◆ Requirement
Copy out every one of the records below word for word, leaving out the pictures.

◆ The data
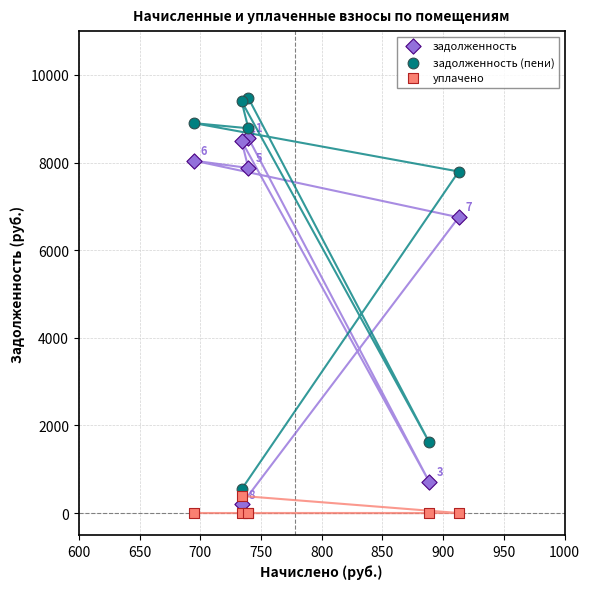

In the задолженность series, what Y value is closest to 4377?

6749.9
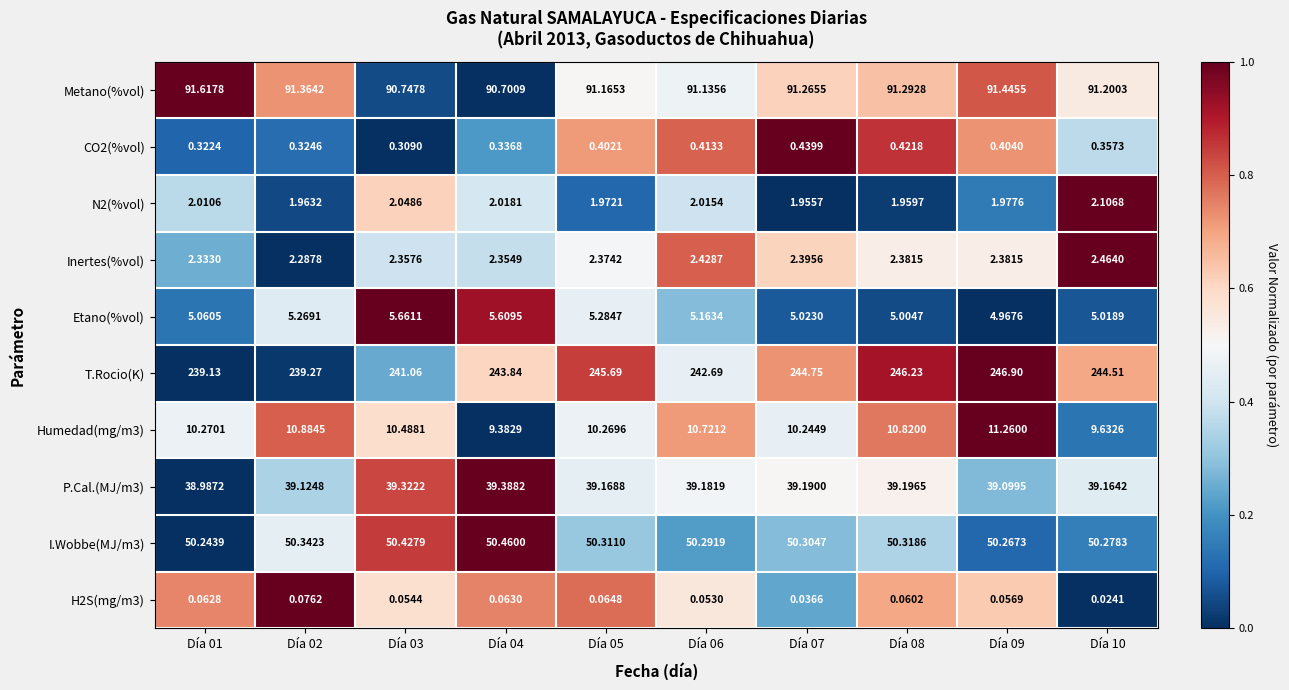

At which category is the sum across all series the highest?

Día 09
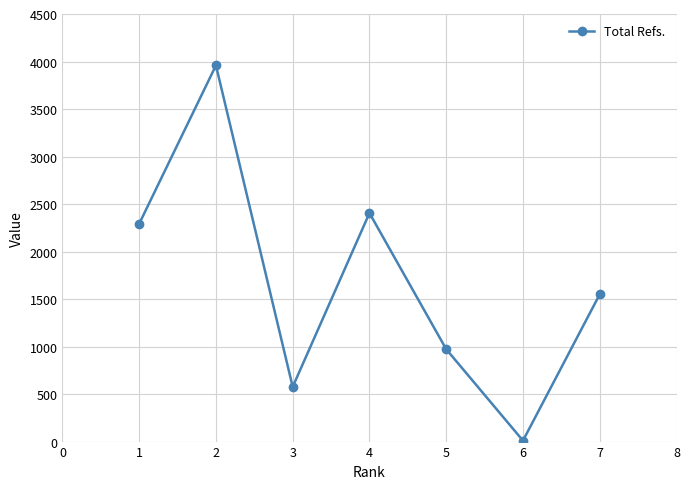

Reading left to right, list all the values displayed in this chart.

2292	3959	576	2405	972	10	1550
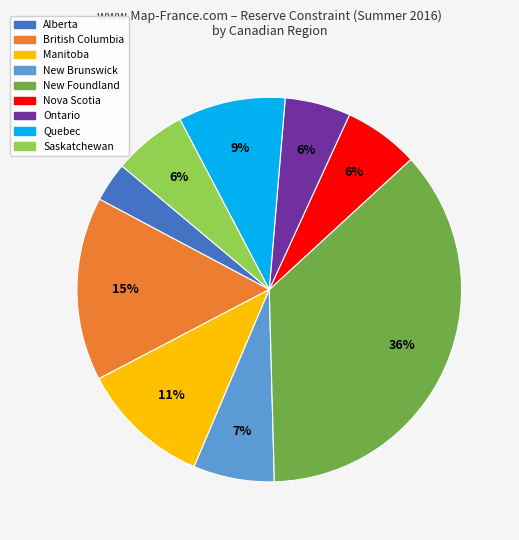

To the nearest percent, what is the average slice percentage?

11%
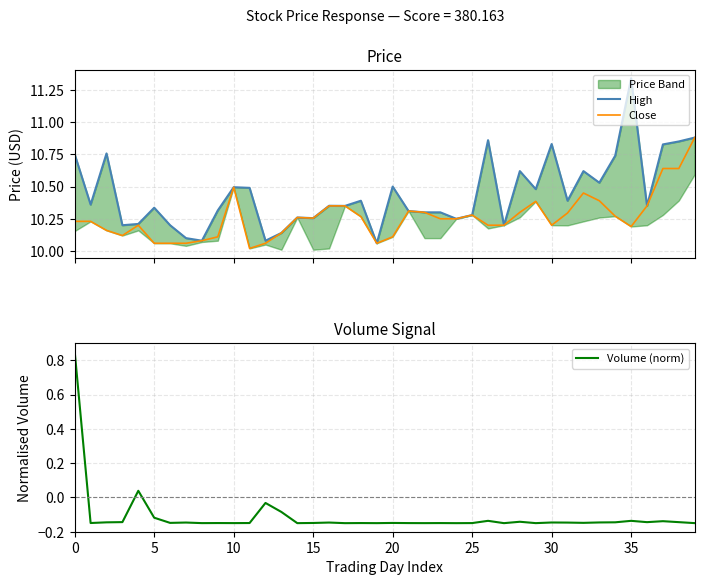

True or false: Volume (norm) has more than 2 points higher than both neighbors.

True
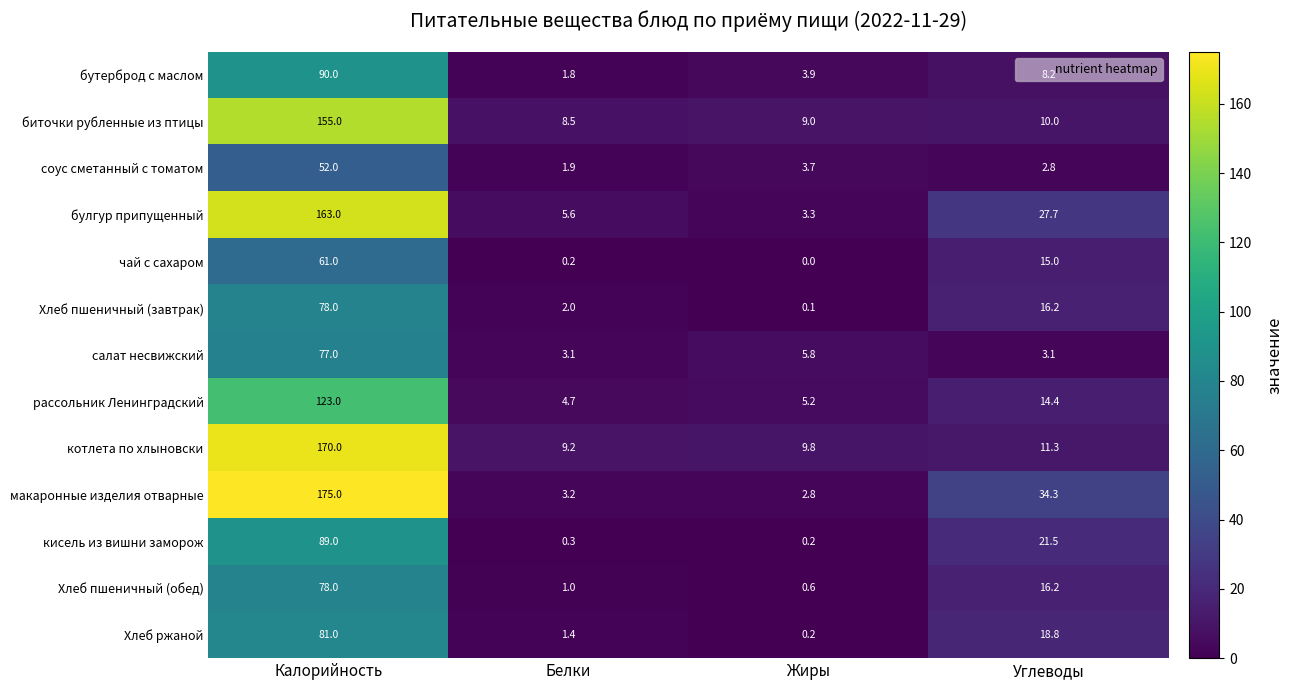

At which label does Хлеб пшеничный (обед) reach its peak?

Калорийность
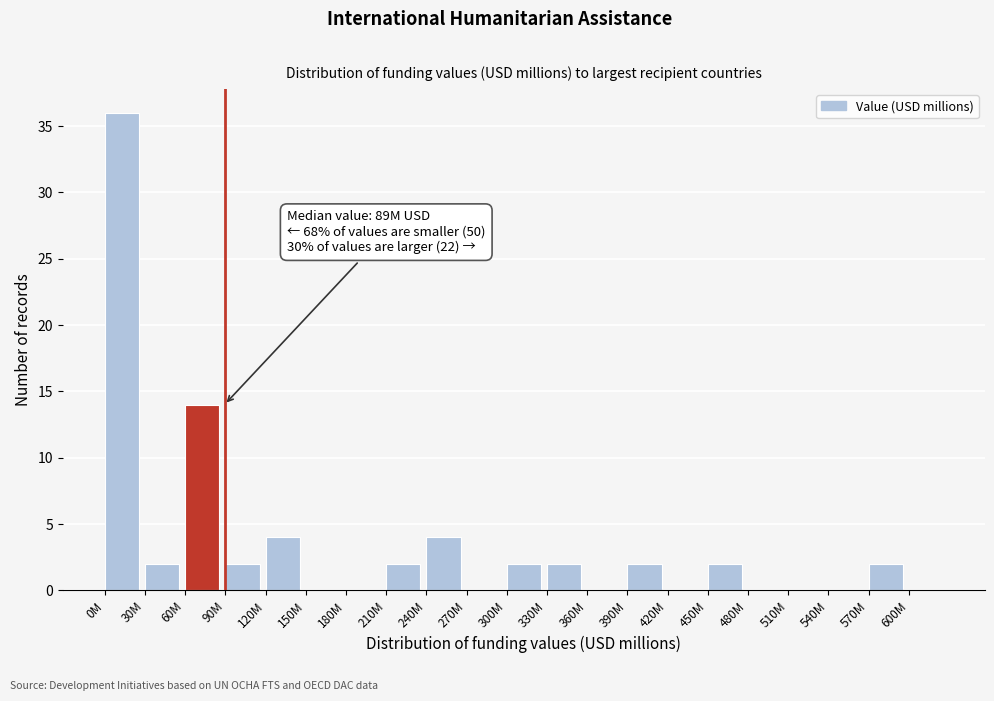

Reading left to right, what are all the values shown in this chart?

0M=36	30M=2	60M=14	90M=2	120M=4	150M=0	180M=0	210M=2	240M=4	270M=0	300M=2	330M=2	360M=0	390M=2	420M=0	450M=2	480M=0	510M=0	540M=0	570M=2	600M=0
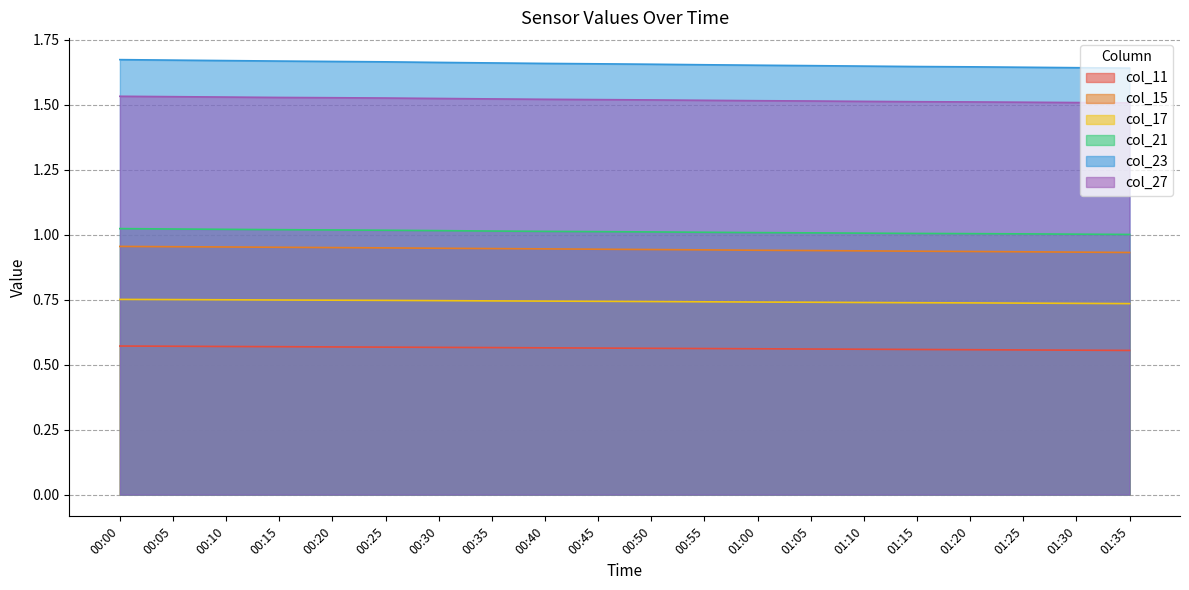

True or false: col_17 has a value of 0.7 at 01:20.

True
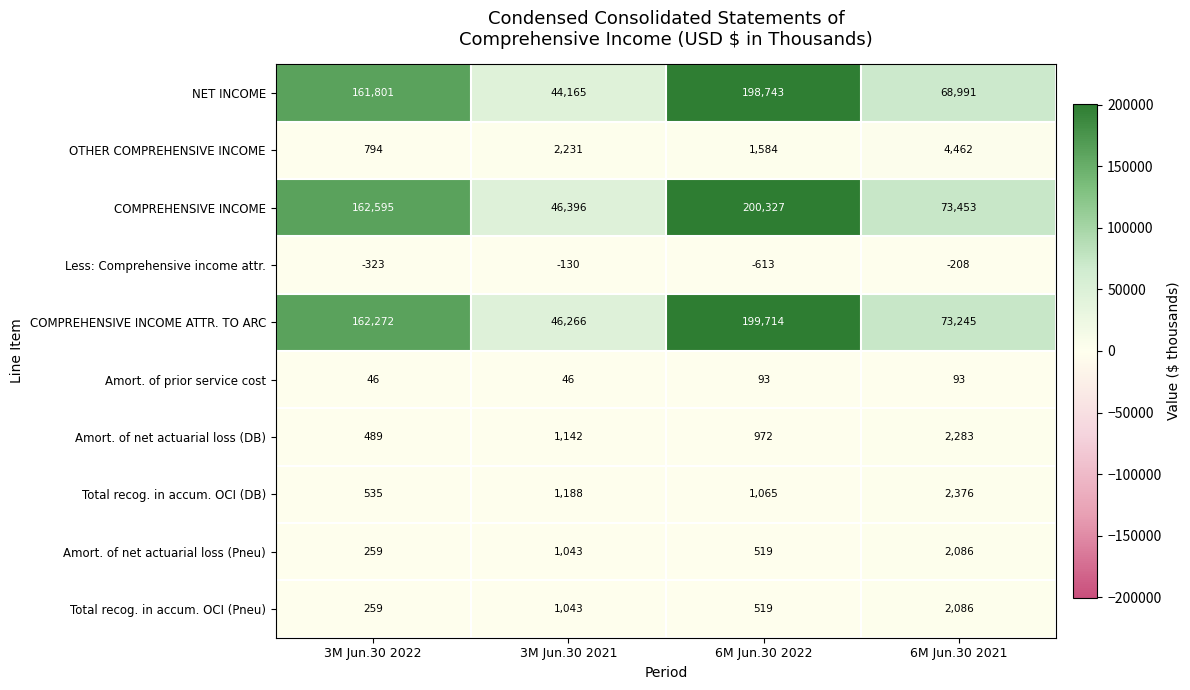

What is the difference between the highest and lowest values at 6M Jun.30 2021?

73661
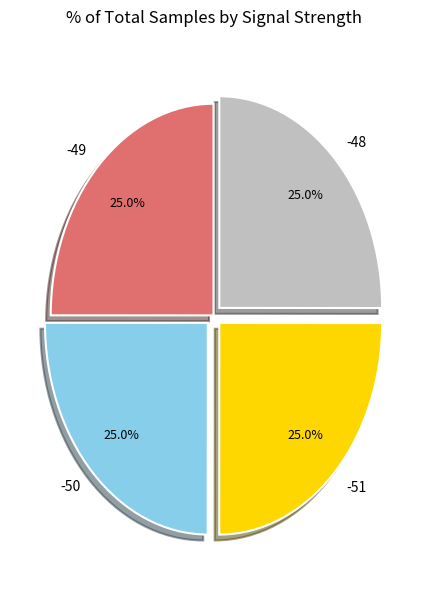

Is -51 the majority of the pie?

No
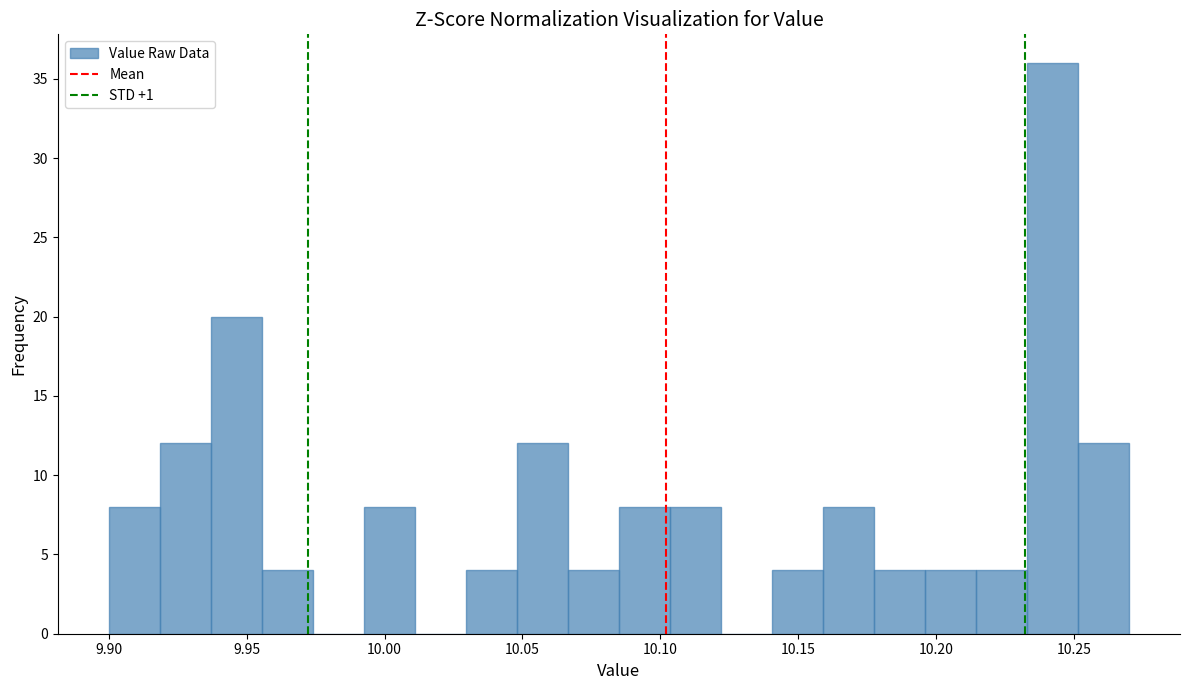

Read against the x-axis, roughly where is the centre of the tallest bar?

10.240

◆ Written answer
In the задолженность series, what Y value is closest to 4377?

6749.9

At which category is the sum across all series the highest?

Día 09

Reading left to right, list all the values displayed in this chart.

2292	3959	576	2405	972	10	1550

To the nearest percent, what is the average slice percentage?

11%

True or false: Volume (norm) has more than 2 points higher than both neighbors.

True

At which label does Хлеб пшеничный (обед) reach its peak?

Калорийность

Reading left to right, what are all the values shown in this chart?

0M=36	30M=2	60M=14	90M=2	120M=4	150M=0	180M=0	210M=2	240M=4	270M=0	300M=2	330M=2	360M=0	390M=2	420M=0	450M=2	480M=0	510M=0	540M=0	570M=2	600M=0

True or false: col_17 has a value of 0.7 at 01:20.

True

What is the difference between the highest and lowest values at 6M Jun.30 2021?

73661

Is -51 the majority of the pie?

No

Read against the x-axis, roughly where is the centre of the tallest bar?

10.240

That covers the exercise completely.